**BRANO:**
· · ·

E questa dei parafulmini è un’altra bella pagina che Montecassino aggiunge al progresso della scienza italiana. Perché l’impianto dei parafulmini fatto a Montecassino nel 1829 se non il primo d’Italia, fu certamente il più grandioso e il migliore impianto fatto nella prima metà del secolo XIX“.

La figura di dom Giuseppe Quandel

L’abate Quandel

Tuttavia nel lungo elenco degli ecclesiastici scienziati, un posto di rilievo è per due monaci benedettini cassinesi e cioè Giuseppe Quandel e Bernardo Paoloni

Fu per merito di dom Giuseppe Quandel (nato a Napoli nel 1833) se Montecassino poté dotarsi di un «Osservatorio meteorico aerologico geodinamico». Si era nel lontano 1875, quasi centocinquanta anni or sono, un lustro dopo la proclamazione di Roma a capitale del nuovo Stato italiano. E proprio nelle fasi risorgimentali Giuseppe Quandel aveva combattuto militarmente contro l’unità d’Italia. (Leggi qui: Giuseppe Quandel, da ufficiale borbonico ad abate di Montecassino).

Infatti egli era stato un ufficiale dell’esercito borbonico e proveniva da una antica famiglia di militari di origine tedesca che dopo varie vicissitudini si era ritrovata a Napoli a servizio dei Borboni. Prima Ferdinando IV poi Ferdinando I re delle Due Sicilie e quindi Ferdinando II e infine Francesco II. Il padre (Giovan Battista) era un generale dell’Esercito napoletano, la madre era a sua volta figlia di un altro generale (Pietro Vial de Maton) temutissimo dai liberali di Terra di Lavoro. In quanto era lui che comminava le prime sanzioni di restrizione della libertà personale agli oppositori antiborbonici.

· · ·

**VOCI FORNITE:**
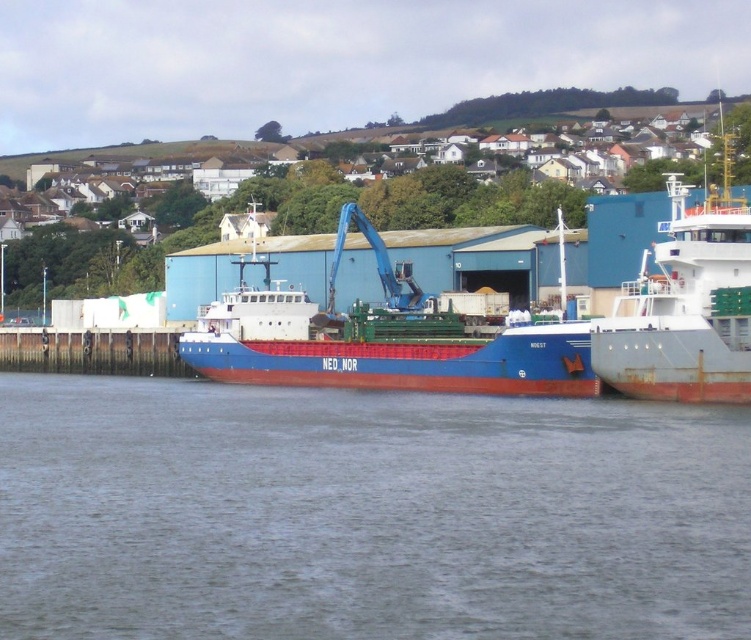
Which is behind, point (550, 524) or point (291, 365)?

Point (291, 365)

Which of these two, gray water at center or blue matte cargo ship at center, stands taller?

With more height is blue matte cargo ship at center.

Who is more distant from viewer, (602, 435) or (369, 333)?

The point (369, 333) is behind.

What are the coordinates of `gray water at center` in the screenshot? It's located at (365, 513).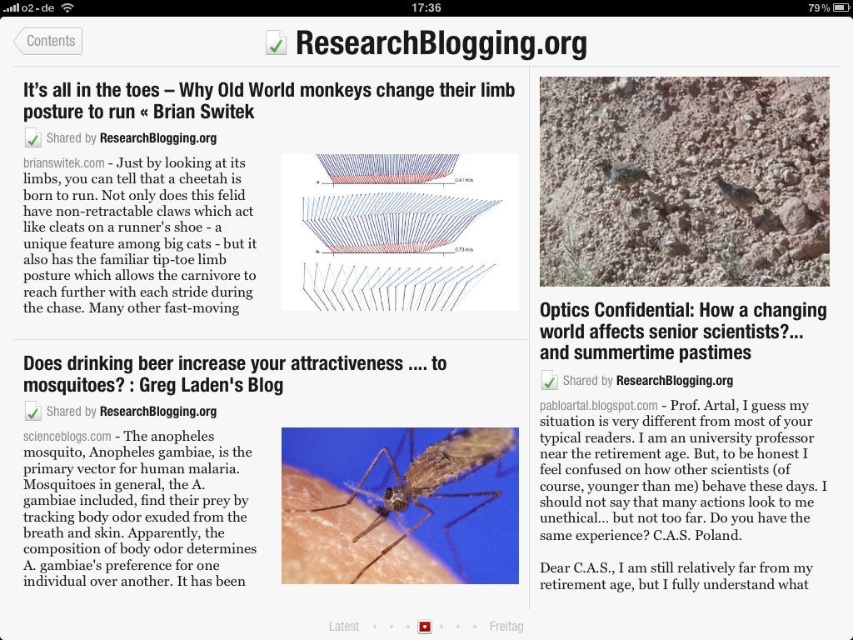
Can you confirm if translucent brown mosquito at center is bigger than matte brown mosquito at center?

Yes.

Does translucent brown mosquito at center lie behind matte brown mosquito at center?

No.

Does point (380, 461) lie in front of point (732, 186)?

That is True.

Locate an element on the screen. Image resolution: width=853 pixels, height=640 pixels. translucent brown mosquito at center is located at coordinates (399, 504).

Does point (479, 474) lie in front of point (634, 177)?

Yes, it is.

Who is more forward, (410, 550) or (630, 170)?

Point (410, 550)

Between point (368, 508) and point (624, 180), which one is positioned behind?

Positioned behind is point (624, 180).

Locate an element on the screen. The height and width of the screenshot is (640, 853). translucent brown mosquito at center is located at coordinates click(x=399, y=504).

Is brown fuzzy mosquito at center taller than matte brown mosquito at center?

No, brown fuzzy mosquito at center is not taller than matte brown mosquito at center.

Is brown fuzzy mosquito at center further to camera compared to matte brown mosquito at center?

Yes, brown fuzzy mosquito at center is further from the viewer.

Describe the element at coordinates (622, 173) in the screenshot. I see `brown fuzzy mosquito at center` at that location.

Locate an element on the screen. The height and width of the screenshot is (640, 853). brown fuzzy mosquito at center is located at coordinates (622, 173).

· · ·

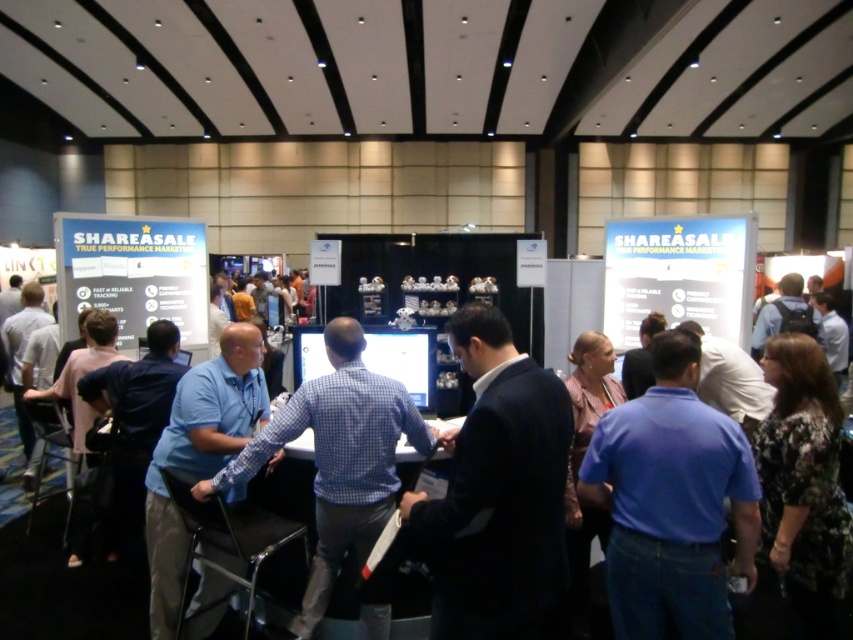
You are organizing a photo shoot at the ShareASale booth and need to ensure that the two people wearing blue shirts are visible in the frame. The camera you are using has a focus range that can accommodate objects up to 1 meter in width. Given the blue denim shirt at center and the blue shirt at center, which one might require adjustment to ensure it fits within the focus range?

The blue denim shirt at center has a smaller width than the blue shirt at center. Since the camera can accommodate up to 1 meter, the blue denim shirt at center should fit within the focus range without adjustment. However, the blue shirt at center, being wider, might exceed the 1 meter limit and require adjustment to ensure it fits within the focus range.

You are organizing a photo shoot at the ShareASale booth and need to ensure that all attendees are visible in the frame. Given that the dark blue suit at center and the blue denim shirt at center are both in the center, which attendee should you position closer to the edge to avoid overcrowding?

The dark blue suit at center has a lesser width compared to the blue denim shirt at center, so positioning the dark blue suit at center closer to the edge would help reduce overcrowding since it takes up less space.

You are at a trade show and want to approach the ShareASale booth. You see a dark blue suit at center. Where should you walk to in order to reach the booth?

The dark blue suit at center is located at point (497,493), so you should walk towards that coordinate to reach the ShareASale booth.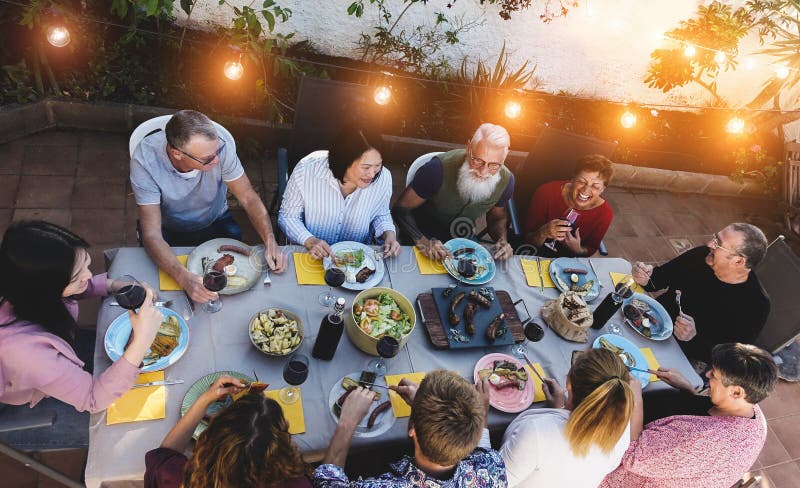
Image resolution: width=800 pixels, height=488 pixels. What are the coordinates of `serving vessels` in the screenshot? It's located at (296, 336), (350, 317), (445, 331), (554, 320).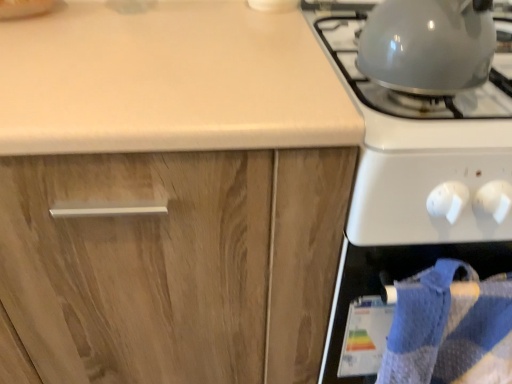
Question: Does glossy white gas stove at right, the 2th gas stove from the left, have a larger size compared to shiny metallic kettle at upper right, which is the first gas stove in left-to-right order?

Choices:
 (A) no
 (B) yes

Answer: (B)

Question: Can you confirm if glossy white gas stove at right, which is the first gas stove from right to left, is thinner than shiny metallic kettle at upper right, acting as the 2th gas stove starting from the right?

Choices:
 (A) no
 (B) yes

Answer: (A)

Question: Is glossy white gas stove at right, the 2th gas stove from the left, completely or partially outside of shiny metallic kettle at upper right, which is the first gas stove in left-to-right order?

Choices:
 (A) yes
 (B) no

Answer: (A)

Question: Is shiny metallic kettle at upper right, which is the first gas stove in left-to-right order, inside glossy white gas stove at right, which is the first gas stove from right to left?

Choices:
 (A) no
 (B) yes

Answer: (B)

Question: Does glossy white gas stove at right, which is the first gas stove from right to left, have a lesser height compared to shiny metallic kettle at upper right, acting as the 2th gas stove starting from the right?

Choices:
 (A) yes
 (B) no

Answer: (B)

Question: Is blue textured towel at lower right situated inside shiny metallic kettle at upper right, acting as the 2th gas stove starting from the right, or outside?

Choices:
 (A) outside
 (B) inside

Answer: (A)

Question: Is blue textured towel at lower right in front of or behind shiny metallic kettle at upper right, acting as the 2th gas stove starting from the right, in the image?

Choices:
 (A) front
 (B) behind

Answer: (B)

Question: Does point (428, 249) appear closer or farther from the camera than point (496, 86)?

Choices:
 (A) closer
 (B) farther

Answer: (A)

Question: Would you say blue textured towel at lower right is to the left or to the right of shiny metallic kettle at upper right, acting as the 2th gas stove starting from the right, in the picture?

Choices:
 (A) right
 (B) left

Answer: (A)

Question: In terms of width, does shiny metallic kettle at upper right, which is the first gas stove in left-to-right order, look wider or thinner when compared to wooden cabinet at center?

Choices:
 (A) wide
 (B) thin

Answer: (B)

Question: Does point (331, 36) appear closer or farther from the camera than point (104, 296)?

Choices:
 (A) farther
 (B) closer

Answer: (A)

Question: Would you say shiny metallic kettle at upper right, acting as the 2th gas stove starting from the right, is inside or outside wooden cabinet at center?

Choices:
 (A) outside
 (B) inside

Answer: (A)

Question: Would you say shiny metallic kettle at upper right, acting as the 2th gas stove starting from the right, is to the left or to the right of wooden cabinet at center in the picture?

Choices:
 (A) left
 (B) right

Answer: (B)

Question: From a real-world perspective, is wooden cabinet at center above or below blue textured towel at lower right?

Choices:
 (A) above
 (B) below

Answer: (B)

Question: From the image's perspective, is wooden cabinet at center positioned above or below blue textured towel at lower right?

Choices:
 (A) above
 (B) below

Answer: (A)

· · ·

**COMPITI DELL'ESERCITAZIONE:**
1. Rispondere in base al brano su Montecassino:
(a) In quale anno fu realizzato a Montecassino l'impianto dei parafulmini?
(b) In quale anno Montecassino si dotò dell'«Osservatorio meteorico aerologico geodinamico»?
(c) Qual era il nome del padre di Giuseppe Quandel?
2. Proseguire il brano su Montecassino a partire dalla sua ultima frase.
Le voci riportate non hanno alcun rapporto con il brano su Montecassino.

**SOLUZIONI IN ORDINE:**
1.
(a) Nel 1829.
(b) Nel 1875.
(c) Giovan Battista.

2.
Anche Giuseppe, come due suoi fratelli, era stato avviato alla carriera militare. Fu collegiale della Scuola militare Nunziatella di Napoli. Poi divenne docente di artiglieria e fortificazioni nel Collegio degli allievi militari. Nel 1860, quando Garibaldi risaliva la penisola italiana, si trovava nella piazzaforte di Capua. Raggiunse quindi Francesco II a Gaeta distinguendosi, da provetto capitano del genio, nell’allestimento delle fortificazioni sottoposte all’incessante cannoneggiamento dell’Esercito sabaudo.

Addio morte e caserme, benvenuto Dio

Il forte di Gaeta dopo il bombardamento di Cialdini

Fu tra i difensori più audaci e temerari, mettendo più volte a rischio la propria vita per riparare le batterie dell’artiglieria e le postazioni colpite, incitando alla resistenza i soldati borbonici. Quando il 13 febbraio 1861 la fortezza militare di Gaeta cadde e si arrese, era già avvenuta da qualche mese la definitiva scomparsa del Regno borbonico. Giuseppe Quandel fu imprigionato e rinchiuso nel carcere di Ischia. Liberato tornò in famiglia a Napoli, gli fu offerto l’inquadramento con lo stesso grado nell’Esercito italiano ma egli rifiutò.

Decise di dare una svolta radicale alla sua vita lasciando «per sempre le caserme, i campi di battaglia e di percorrere un’altra strada molto lontana dalla guerra, di cui aveva toccato con mano i devastanti e mortiferi effetti». Decise di abbracciare la vita monastica e il 20 marzo 1864 entrò nel monastero di Montecassino dove si trovava un altro suo fratello. E chiedendo «di essere cinto delle fortissime e preclare armi dell’obbedienza: il 26 dicembre 1865 si consacrava alla nuova milizia, che doveva condurlo non più alle guerre, ma alla pace. E veniva chiamato, come quando era tra i cannoni di Gaeta, Giuseppe Quandel»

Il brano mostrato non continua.